You wanna call me after your homoerotic shower?
Vibrating panties would be amazing during this conversation!
he just found out his girl is having a boy. he's probably googling "Ed Hardy diapers" as we speak.
Down at cameli's and some homeless dude just pulled out a taser. Awesome.
Restaurants Roasting People Who Gave Them Negative Yelp Reviews (25 Pics)
His little brother walked in on us. Six times.
i used the phrase horny rhinos in my paper. i hope my teacher appreciates the size of my balls
Just drive me around campus, I will be able to smell their innocence.
Apparently I tried to convince him to sleep with me by showing him that I could do dips....
See this is why people shouldn't jump into marriage. See what type of drunk you're engaged to first.
Woman Posts Harassing DMs From Creep Online, Now He’s Upset Because People Told His Mom
I'll be there. With Doritos and whisky. Don't expect much more.
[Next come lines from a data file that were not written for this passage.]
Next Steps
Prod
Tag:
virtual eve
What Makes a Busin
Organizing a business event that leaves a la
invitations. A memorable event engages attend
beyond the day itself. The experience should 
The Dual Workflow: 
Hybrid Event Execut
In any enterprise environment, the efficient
I have a physical this friday. On a scale from 1-10, 10 being the most judgemental gay bashing, how much judgement am I gonna get from my dr when he checks my balls and sees the cherry tattoo
I need Mexican food. Like, I'd take it through a needle at this point. It's totally worth the track marks.
I got inside last night via doggy door
What's Spanish for "I shouldn't have worn these underwear to work?"
I love you but I don't want to see you naked.